FTR Intel reports its revised Trucking Conditions Index (TCI) showed significant improvement in June but remained in slightly negative territory, with a reading of -0.82.
Strengthening freight demand and lower diesel prices were offset by weak truckload rates and easing capacity utilization, plus some higher financing costs that negatively affected carriers during the month. FTR’s forecast for the TCI is for it to remain in low single-digit negative range into 2020, but some positive readings are possible during 2019.
Details of the revised TCI for June are found in the August issue of FTR’s Trucking Update, published July 31. The ‘Notes by the Dashboard Light’ section in the current issue explains how FTR’s July 2019 Freight•cast model update affects key FTR metrics on the trucking industry, including the TCI. Along with the TCI and ‘Notes by the Dashboard Light,’ the Trucking Update includes data and analysis on load volumes, the capacity environment, rates, costs, and the truck driver situation.
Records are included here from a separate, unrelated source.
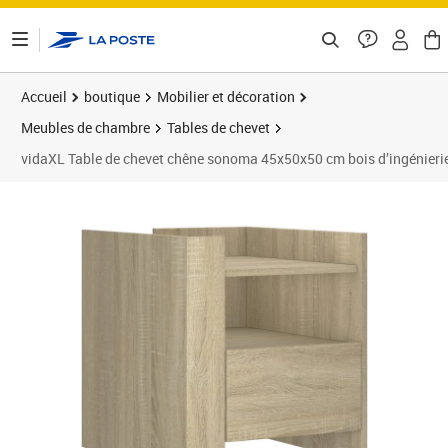
ontenu de la page
Accueil
boutique
Mobilier et décoration
Meubles de chambre
Tables de chevet
vidaXL Table de chevet chêne sonoma 45x50x50 cm bois d’ingénieri
Prix 57,34€
Prix 5
Prix 7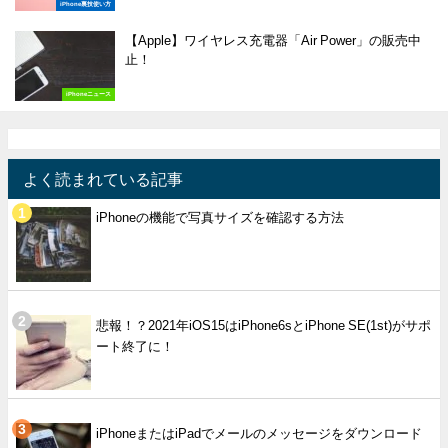
iPhone裏技使い方
【Apple】ワイヤレス充電器「Air Power」の販売中
止！
iPhoneニュース
よく読まれている記事
iPhoneの機能で写真サイズを確認する方法
悲報！？2021年iOS15はiPhone6sとiPhone SE(1st)がサポ
ート終了に！
iPhoneまたはiPadでメールのメッセージをダウンロード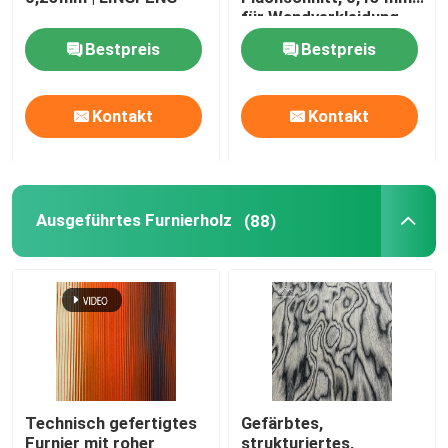
für Wandverkleidung
Bestpreis
Bestpreis
Natürliches Holzfurnier
Ausgeführtes Furnierholz
Kontakt
Kontakt
Gefärbtes Furnierholz
Ausgeführtes Furnierholz
(88)
Veneerplatte
Hölzerne Randstreifenbildung
Hartholz-Furnier-Blattsperrholz
Technisch gefertigtes
Gefärbtes,
hölzernes Brett mdf
Furnier mit roher
strukturiertes,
“Although rates remain weak for carriers, they appear at least to be stabilizing,” said Avery Vise, vice president of trucking at FTR. “Meanwhile, freight demand appears firmer in recent weeks than in early spring, but the outlook is far from rosy given a softening industrial sector. Our biggest near-term concern, however, is the potential impact of the trade war with China on consumer spending and business investment.”
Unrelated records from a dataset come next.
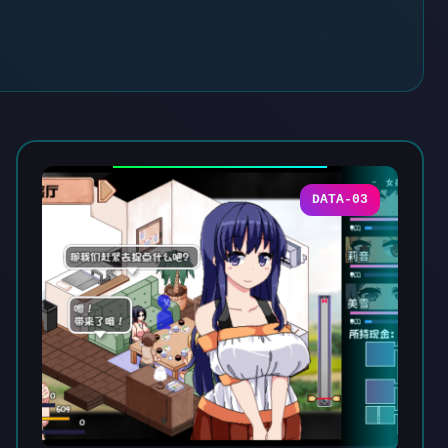
DATA-03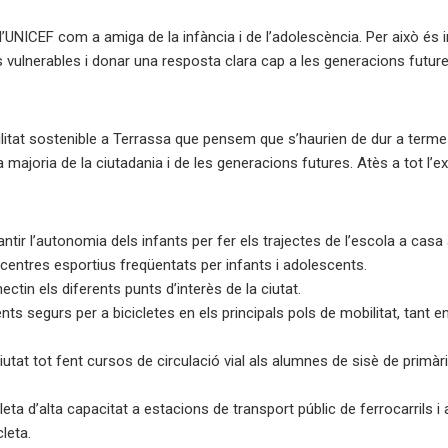
NICEF com a amiga de la infància i de l’adolescència. Per això és im
s vulnerables i donar una resposta clara cap a les generacions fut
at sostenible a Terrassa que pensem que s’haurien de dur a terme dav
la majoria de la ciutadania i de les generacions futures. Atès a tot l
tir l’autonomia dels infants per fer els trajectes de l’escola a casa 
 centres esportius freqüentats per infants i adolescents.
nnectin els diferents punts d’interès de la ciutat.
 segurs per a bicicletes en els principals pols de mobilitat, tant en
ciutat tot fent cursos de circulació vial als alumnes de sisè de primàr
cleta d’alta capacitat a estacions de transport públic de ferrocarrils 
cleta.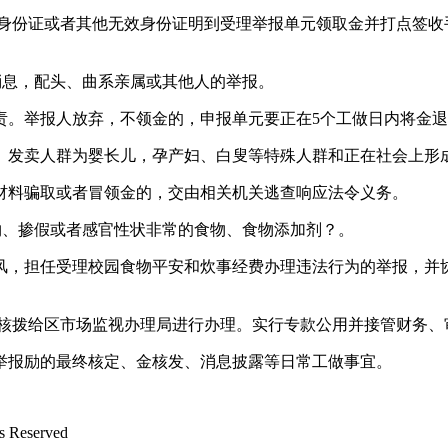
身份证或者其他无效身份证明到受理举报单元领取金并打点签收
息，配头、曲系亲属或其他人的举报。
。举报人放弃，不领金的，申报单元要正在5个工做日内将金退
卖人群为婴长儿，孕产妇、白叟等特殊人群和正在社会上形成普
料骗取或者冒领金的，交由相关机关逃查响应法令义务。
、掺假或者感官性状非常的食物、食物添加剂？。
，担任受理校园食物平安和炊事经费办理违法行为的举报，并协
拨给区市场监视办理局进行办理。实行专款公用并接管财务、
报励的最终核定、金核发、消息披露等日常工做事宜。
Reserved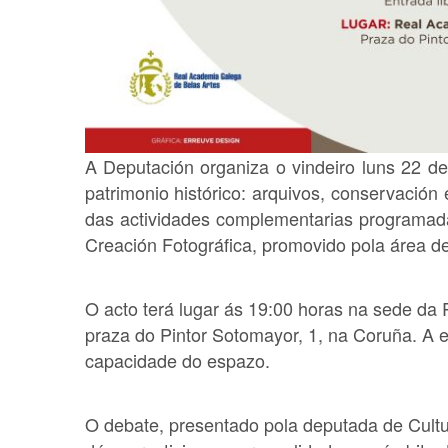
A Deputación organiza o vindeiro luns 22 d
patrimonio histórico: arquivos, conservación
das actividades complementarias programada
Creación Fotográfica, promovido pola área de 
O acto terá lugar ás 19:00 horas na sede da
praza do Pintor Sotomayor, 1, na Coruña. A en
capacidade do espazo.
O debate, presentado pola deputada de Cultur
The TCI tracks the changes representing five major conditions in the U.S. truck market. These conditions are: freight volumes, freight rates, fleet capacity, fuel price, and financing. The individual metrics are combined into a single index indicating the industry’s overall health. A positive score represents good, optimistic conditions. Conversely, a negative score represents bad, pessimistic conditions. Readings near zero are consistent with a neutral operating environment, and double-digit readings (up or down) suggest significant operating changes are likely.